-- Work to be completed --
Copy out the whole listing exactly as given. Skip the pictures.

-- Data records --
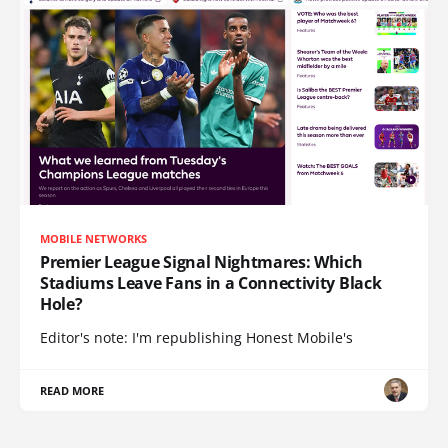
MOBILE NETWORKS
Premier League Signal Nightmares: Which
Stadiums Leave Fans in a Connectivity Black
Hole?
Editor's note: I'm republishing Honest Mobile's
READ MORE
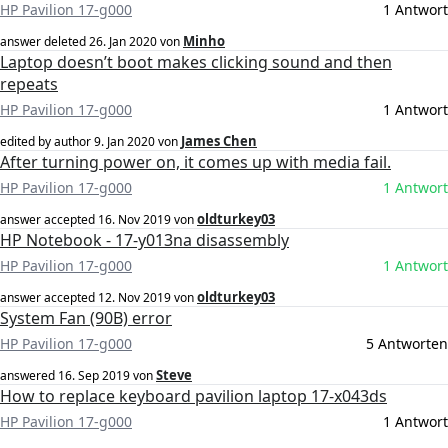
HP Pavilion 17-g000
1 Antwort
Minho
answer deleted
26. Jan 2020
von
Laptop doesn’t boot makes clicking sound and then
repeats
HP Pavilion 17-g000
1 Antwort
James Chen
edited by author
9. Jan 2020
von
After turning power on, it comes up with media fail.
HP Pavilion 17-g000
1 Antwort
oldturkey03
answer accepted
16. Nov 2019
von
HP Notebook - 17-y013na disassembly
HP Pavilion 17-g000
1 Antwort
oldturkey03
answer accepted
12. Nov 2019
von
System Fan (90B) error
HP Pavilion 17-g000
5 Antworten
Steve
answered
16. Sep 2019
von
How to replace keyboard pavilion laptop 17-x043ds
HP Pavilion 17-g000
1 Antwort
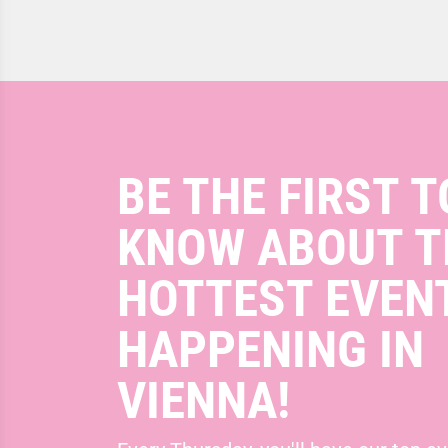
BE THE FIRST T
KNOW ABOUT T
HOTTEST EVEN
HAPPENING IN
VIENNA!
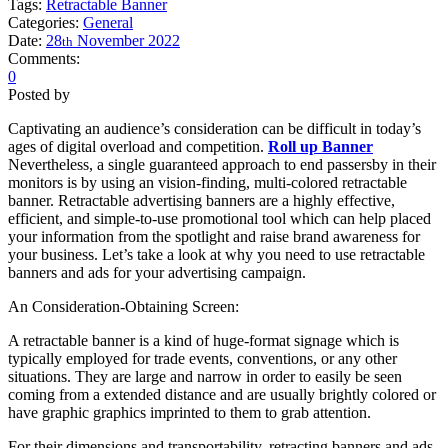
Tags:
Retractable Banner
Categories:
General
Date:
28
November
2022
th
Comments:
0
Posted by
Captivating an audience’s consideration can be difficult in today’s
ages of digital overload and competition.
Roll up Banner
Nevertheless, a single guaranteed approach to end passersby in their
monitors is by using an vision-finding, multi-colored retractable
banner. Retractable advertising banners are a highly effective,
efficient, and simple-to-use promotional tool which can help placed
your information from the spotlight and raise brand awareness for
your business. Let’s take a look at why you need to use retractable
banners and ads for your advertising campaign.
An Consideration-Obtaining Screen:
A retractable banner is a kind of huge-format signage which is
typically employed for trade events, conventions, or any other
situations. They are large and narrow in order to easily be seen
coming from a extended distance and are usually brightly colored or
have graphic graphics imprinted to them to grab attention.
For their dimensions and transportability, retracting banners and ads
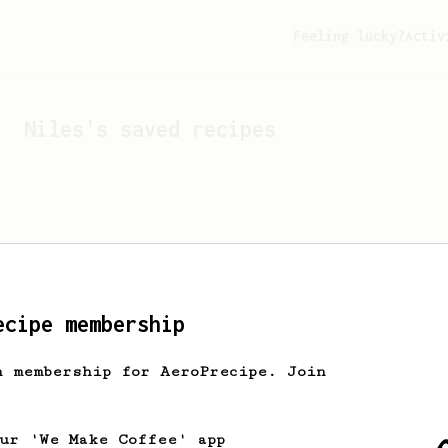
Feeling lucky?
Activ
Niles
's saved recipes
ecipe membership
h membership for AeroPrecipe. Join
Looks like
Niles
hasn't s
our 'We Make Coffee' app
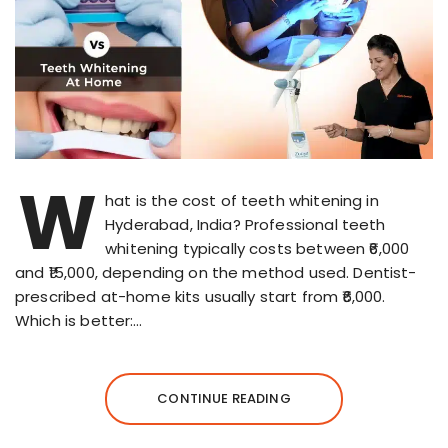
W
hat is the cost of teeth whitening in
Hyderabad, India? Professional teeth
whitening typically costs between ₹6,000
and ₹15,000, depending on the method used. Dentist-
prescribed at-home kits usually start from ₹6,000.
Which is better:…
CONTINUE READING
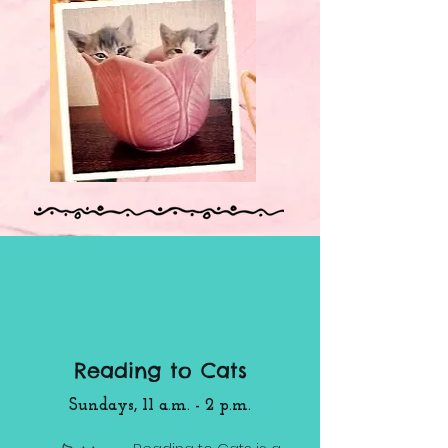
Reading to Cats
Sundays, 11 a.m. - 2 p.m.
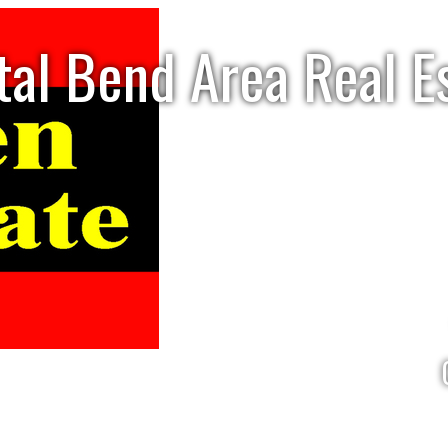
tal Bend Area Real E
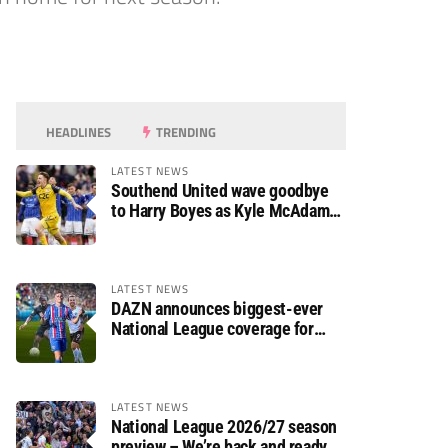
HEADLINES
TRENDING
LATEST NEWS
Southend United wave goodbye
to Harry Boyes as Kyle McAdam
arrives
LATEST NEWS
DAZN announces biggest-ever
National League coverage for
2026/27 season
LATEST NEWS
National League 2026/27 season
preview – We’re back and ready to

-- Solution --
MOBILE NETWORKS
Premier League Signal Nightmares: Which
Stadiums Leave Fans in a Connectivity Black
Hole?
Editor's note: I'm republishing Honest Mobile's
READ MORE
HP Pavilion 17-g000
1 Antwort
Minho
answer deleted
26. Jan 2020
von
Laptop doesn’t boot makes clicking sound and then
repeats
HP Pavilion 17-g000
1 Antwort
James Chen
edited by author
9. Jan 2020
von
After turning power on, it comes up with media fail.
HP Pavilion 17-g000
1 Antwort
oldturkey03
answer accepted
16. Nov 2019
von
HP Notebook - 17-y013na disassembly
HP Pavilion 17-g000
1 Antwort
oldturkey03
answer accepted
12. Nov 2019
von
System Fan (90B) error
HP Pavilion 17-g000
5 Antworten
Steve
answered
16. Sep 2019
von
How to replace keyboard pavilion laptop 17-x043ds
HP Pavilion 17-g000
1 Antwort
BE THE FIRST T
KNOW ABOUT T
HOTTEST EVEN
HAPPENING IN
VIENNA!
Tags:
Retractable Banner
Categories:
General
Date:
28
November
2022
th
Comments:
0
Posted by
Captivating an audience’s consideration can be difficult in today’s
ages of digital overload and competition.
Roll up Banner
Nevertheless, a single guaranteed approach to end passersby in their
monitors is by using an vision-finding, multi-colored retractable
banner. Retractable advertising banners are a highly effective,
efficient, and simple-to-use promotional tool which can help placed
your information from the spotlight and raise brand awareness for
your business. Let’s take a look at why you need to use retractable
banners and ads for your advertising campaign.
An Consideration-Obtaining Screen:
A retractable banner is a kind of huge-format signage which is
typically employed for trade events, conventions, or any other
situations. They are large and narrow in order to easily be seen
coming from a extended distance and are usually brightly colored or
have graphic graphics imprinted to them to grab attention.
For their dimensions and transportability, retracting banners and ads
Feeling lucky?
Activ
Niles
's saved recipes
ecipe membership
h membership for AeroPrecipe. Join
Looks like
Niles
hasn't s
our 'We Make Coffee' app
W
hat is the cost of teeth whitening in
Hyderabad, India? Professional teeth
whitening typically costs between ₹6,000
and ₹15,000, depending on the method used. Dentist-
prescribed at-home kits usually start from ₹6,000.
Which is better:…
CONTINUE READING
Reading to Cats
Sundays, 11 a.m. - 2 p.m.
tal Bend Area Real E
HEADLINES
TRENDING
LATEST NEWS
Southend United wave goodbye
to Harry Boyes as Kyle McAdam
arrives
LATEST NEWS
DAZN announces biggest-ever
National League coverage for
2026/27 season
LATEST NEWS
National League 2026/27 season
preview – We’re back and ready to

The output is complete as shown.